[Collected data]
----

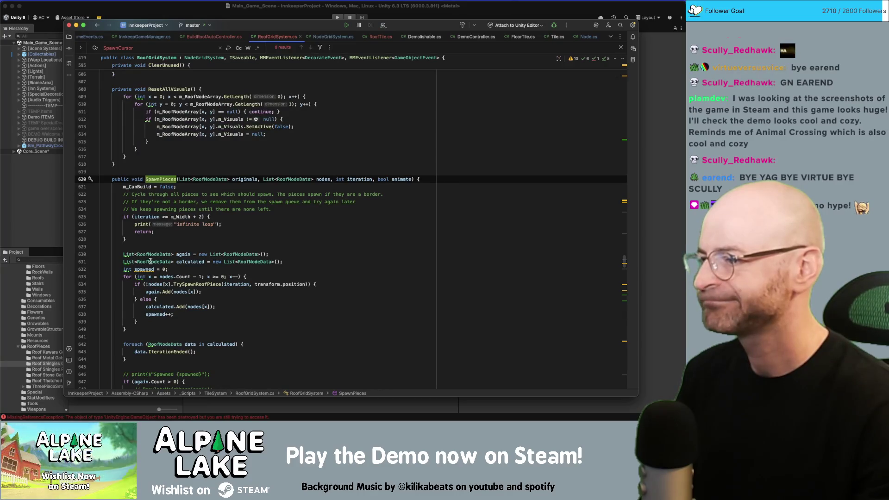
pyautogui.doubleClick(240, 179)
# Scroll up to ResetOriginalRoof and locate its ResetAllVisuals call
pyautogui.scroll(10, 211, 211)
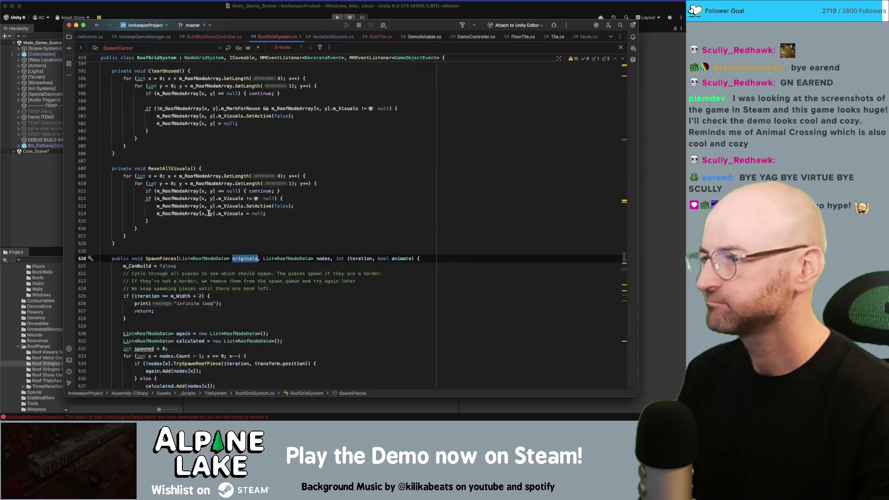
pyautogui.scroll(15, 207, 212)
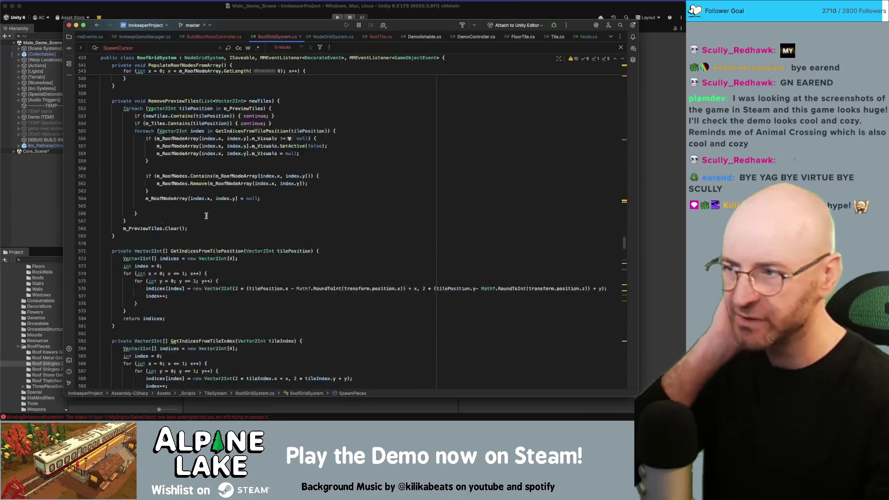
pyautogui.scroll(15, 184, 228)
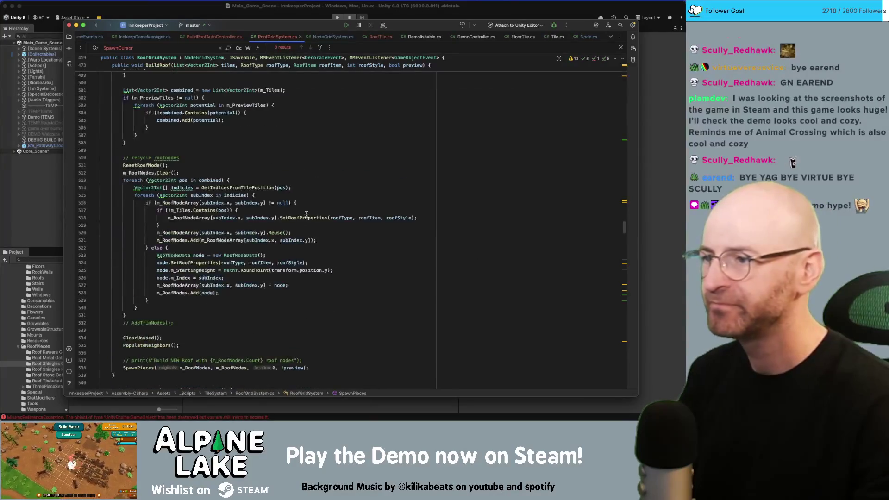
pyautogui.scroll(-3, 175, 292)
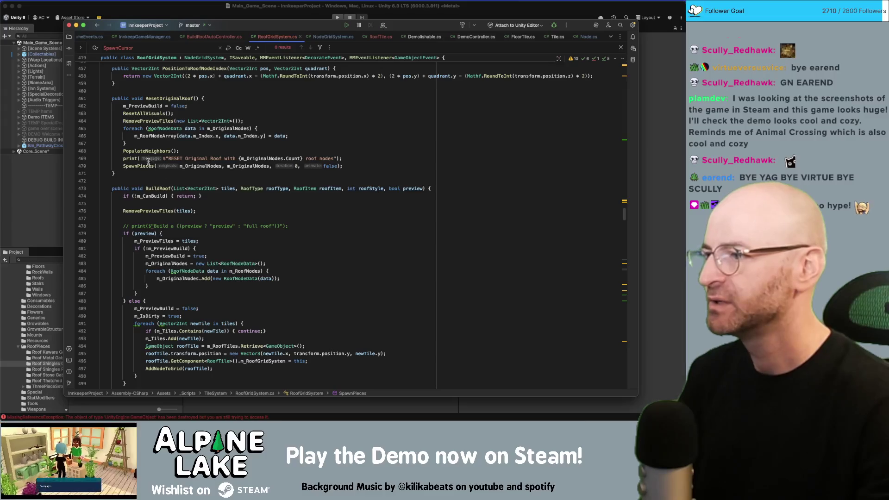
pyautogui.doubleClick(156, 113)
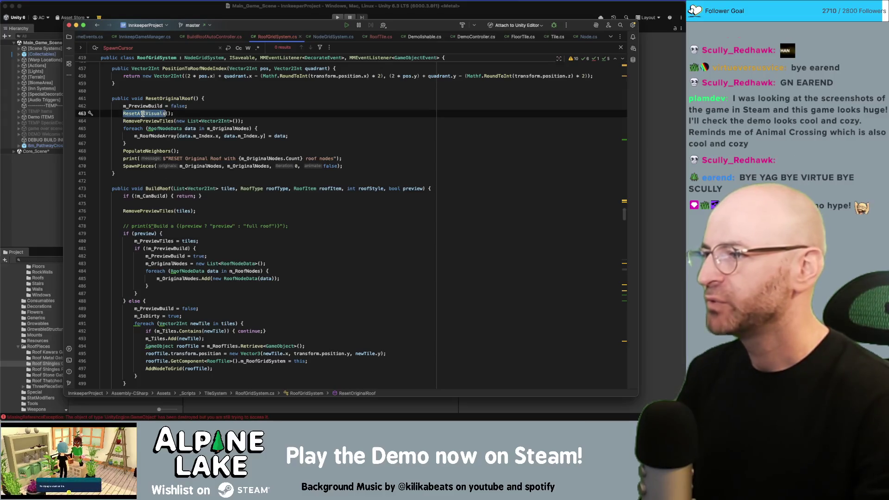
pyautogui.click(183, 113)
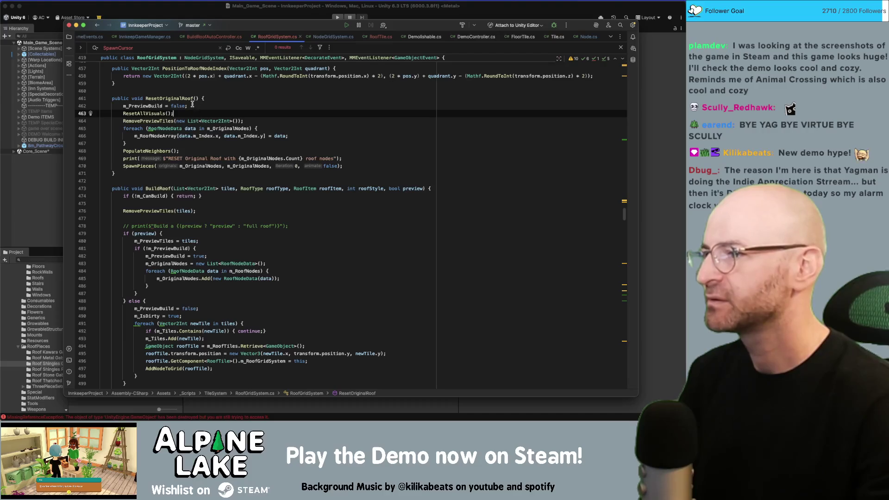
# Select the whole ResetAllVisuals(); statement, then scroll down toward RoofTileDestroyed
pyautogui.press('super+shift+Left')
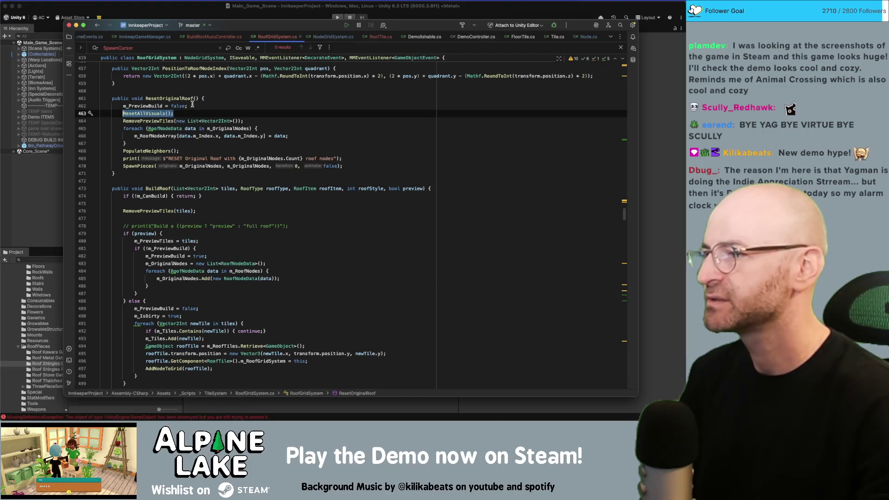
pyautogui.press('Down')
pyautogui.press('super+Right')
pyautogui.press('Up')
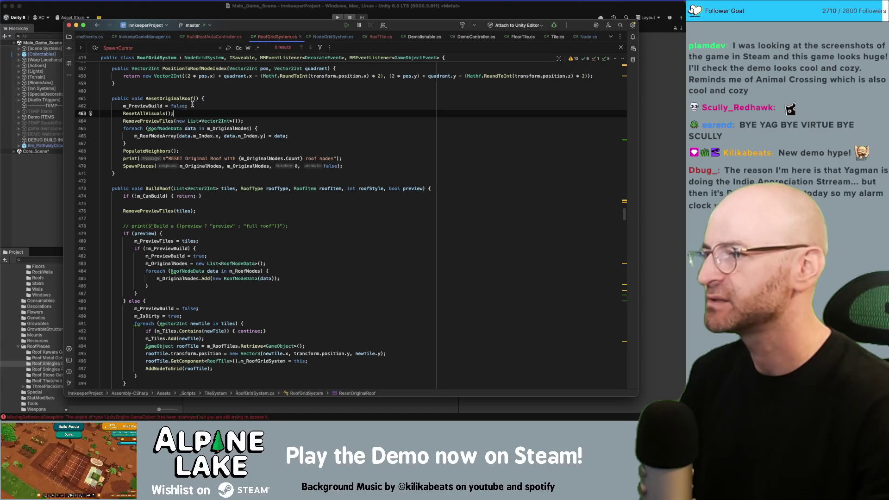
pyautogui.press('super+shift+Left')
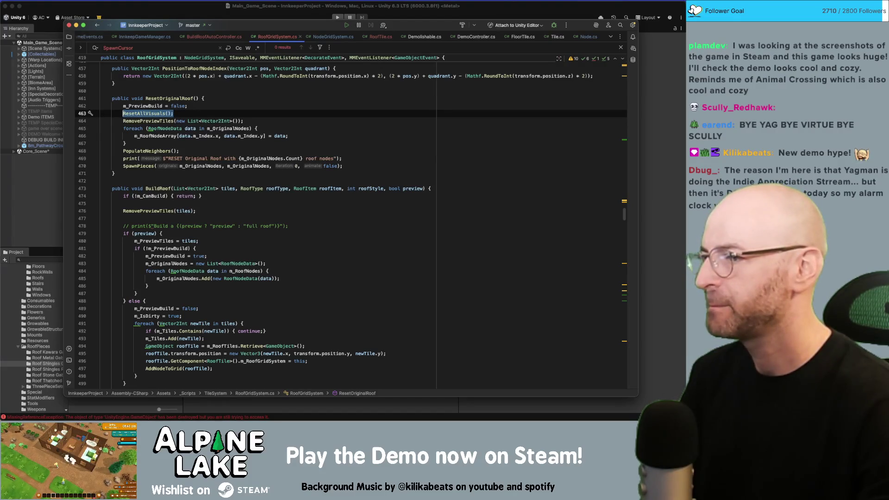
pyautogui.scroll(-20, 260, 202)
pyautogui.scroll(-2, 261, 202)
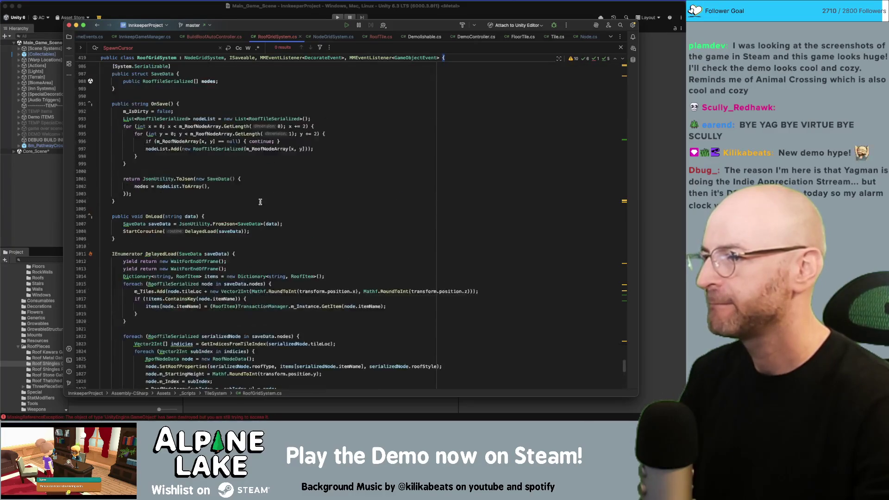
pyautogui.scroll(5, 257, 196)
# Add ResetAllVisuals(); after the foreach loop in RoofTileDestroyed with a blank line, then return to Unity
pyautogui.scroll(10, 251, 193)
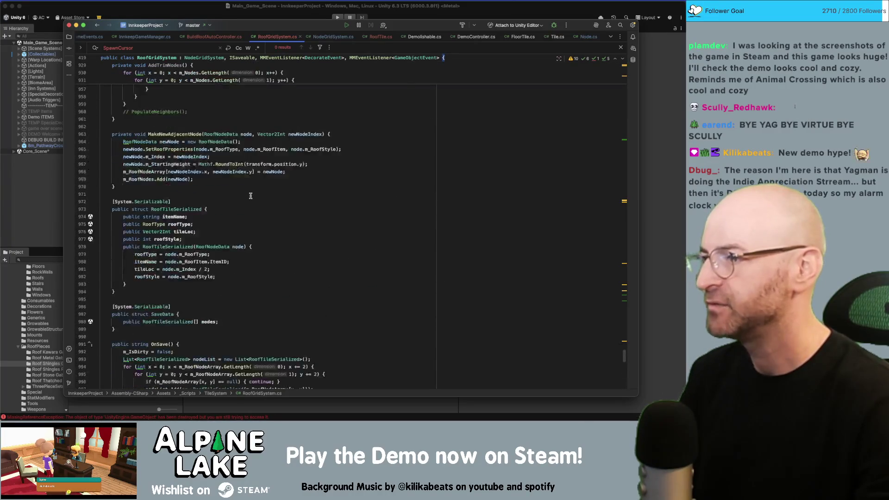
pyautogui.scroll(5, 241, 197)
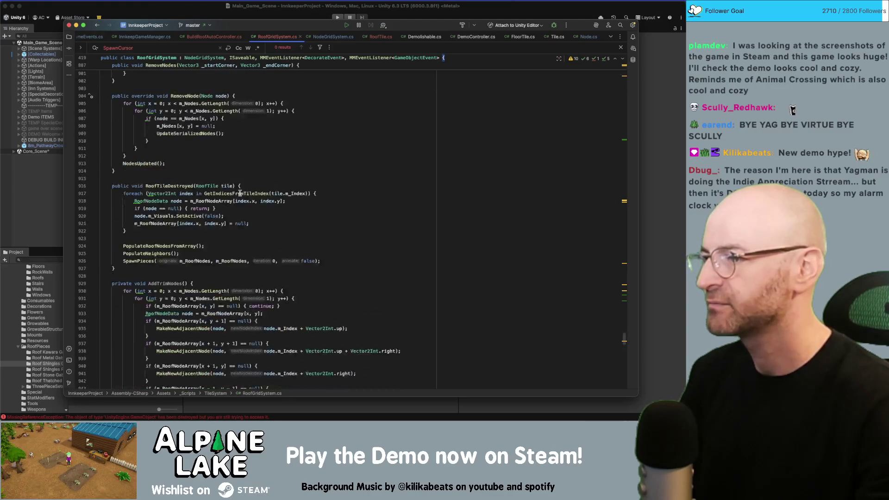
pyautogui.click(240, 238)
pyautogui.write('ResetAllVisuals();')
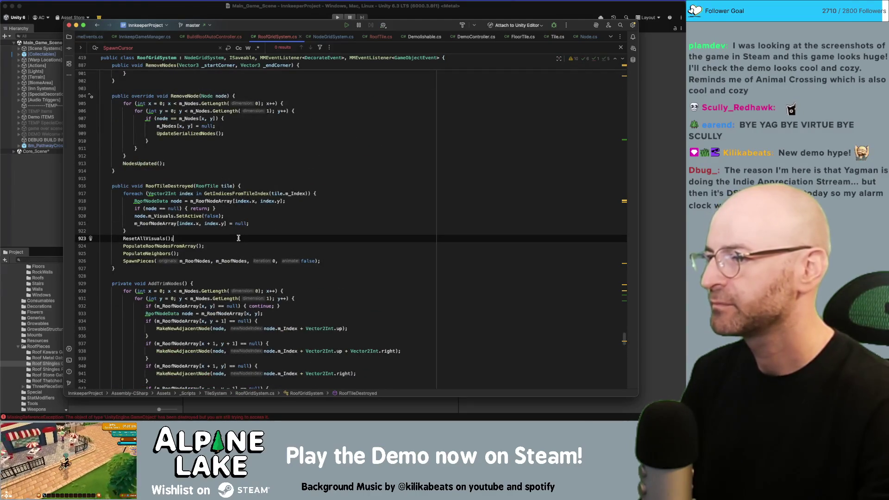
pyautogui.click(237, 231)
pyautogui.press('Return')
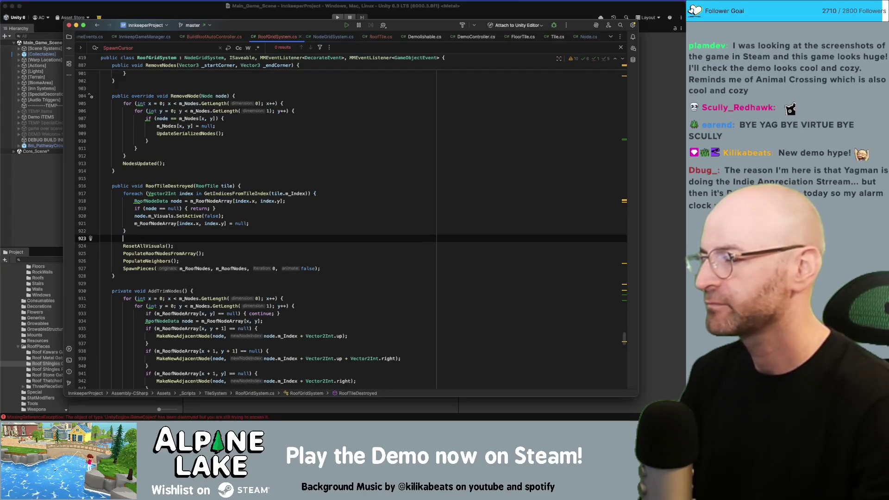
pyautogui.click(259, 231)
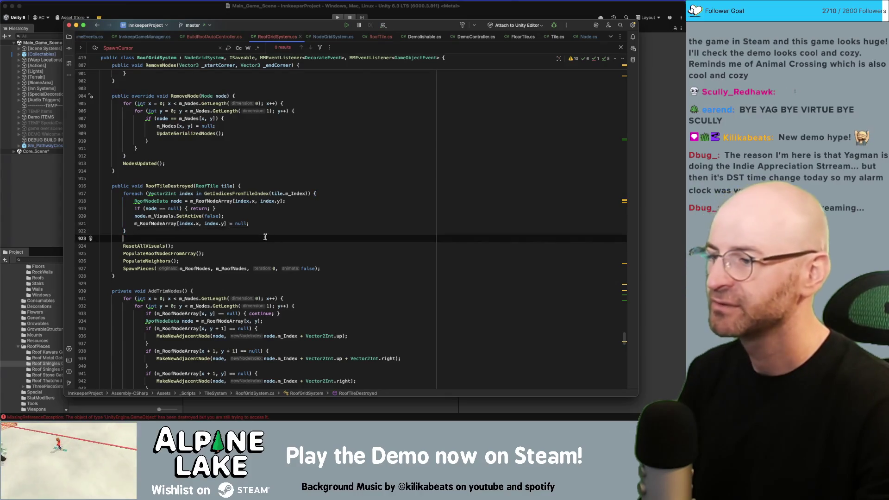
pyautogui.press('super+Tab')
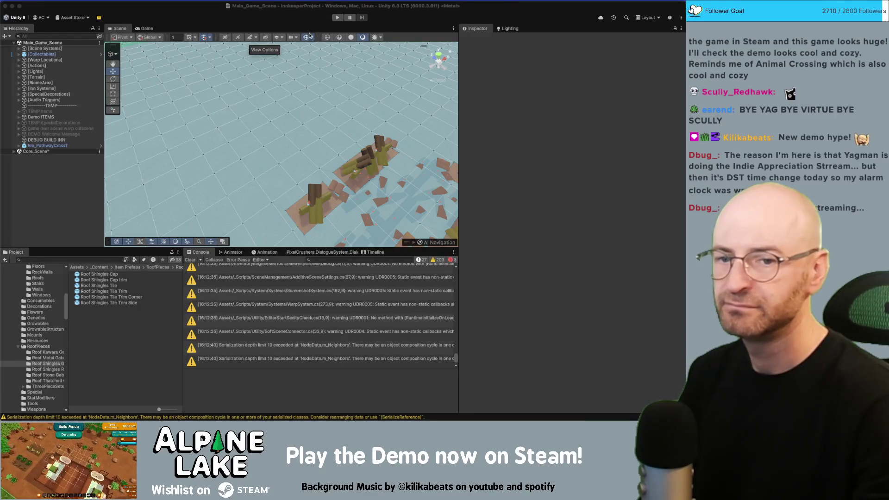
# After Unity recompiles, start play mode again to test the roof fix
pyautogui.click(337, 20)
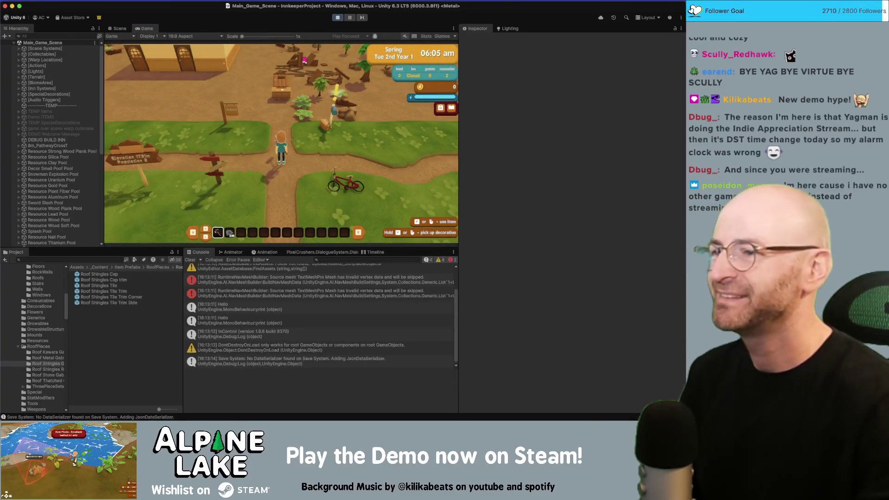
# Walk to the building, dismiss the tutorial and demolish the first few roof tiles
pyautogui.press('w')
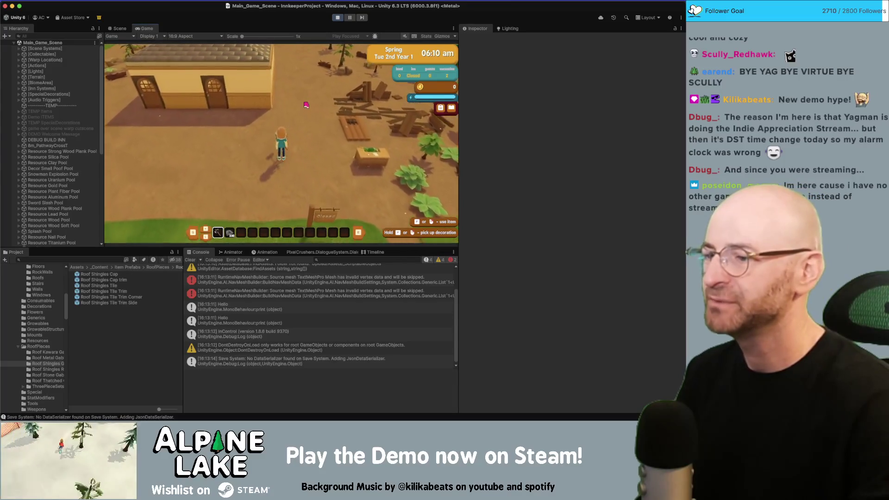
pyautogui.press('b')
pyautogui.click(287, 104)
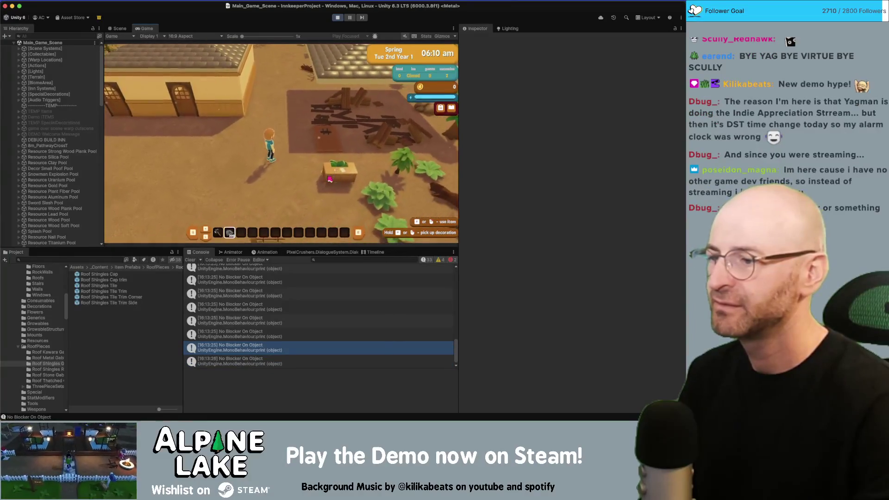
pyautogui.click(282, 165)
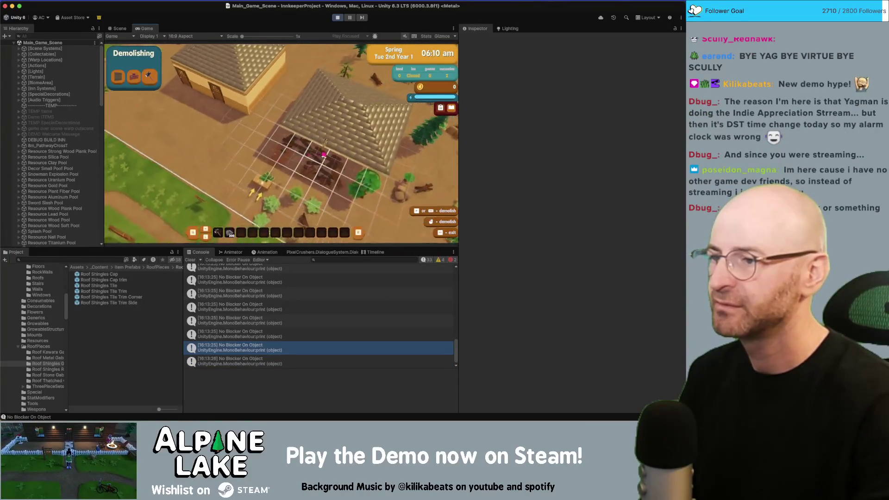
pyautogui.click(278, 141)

----

Would you write out all of the data exactly as it stands, without the pictures?

**Response to the task**
pyautogui.doubleClick(240, 179)
# Scroll up to ResetOriginalRoof and locate its ResetAllVisuals call
pyautogui.scroll(10, 211, 211)
pyautogui.scroll(15, 207, 212)
pyautogui.scroll(15, 184, 228)
pyautogui.scroll(-3, 175, 292)
pyautogui.doubleClick(156, 113)
pyautogui.click(183, 113)
# Select the whole ResetAllVisuals(); statement, then scroll down toward RoofTileDestroyed
pyautogui.press('super+shift+Left')
pyautogui.press('Down')
pyautogui.press('super+Right')
pyautogui.press('Up')
pyautogui.press('super+shift+Left')
pyautogui.scroll(-20, 260, 202)
pyautogui.scroll(-2, 261, 202)
pyautogui.scroll(5, 257, 196)
# Add ResetAllVisuals(); after the foreach loop in RoofTileDestroyed with a blank line, then return to Unity
pyautogui.scroll(10, 251, 193)
pyautogui.scroll(5, 241, 197)
pyautogui.click(240, 238)
pyautogui.write('ResetAllVisuals();')
pyautogui.click(237, 231)
pyautogui.press('Return')
pyautogui.click(259, 231)
pyautogui.press('super+Tab')
# After Unity recompiles, start play mode again to test the roof fix
pyautogui.click(337, 20)
# Walk to the building, dismiss the tutorial and demolish the first few roof tiles
pyautogui.press('w')
pyautogui.press('b')
pyautogui.click(287, 104)
pyautogui.click(282, 165)
pyautogui.click(278, 141)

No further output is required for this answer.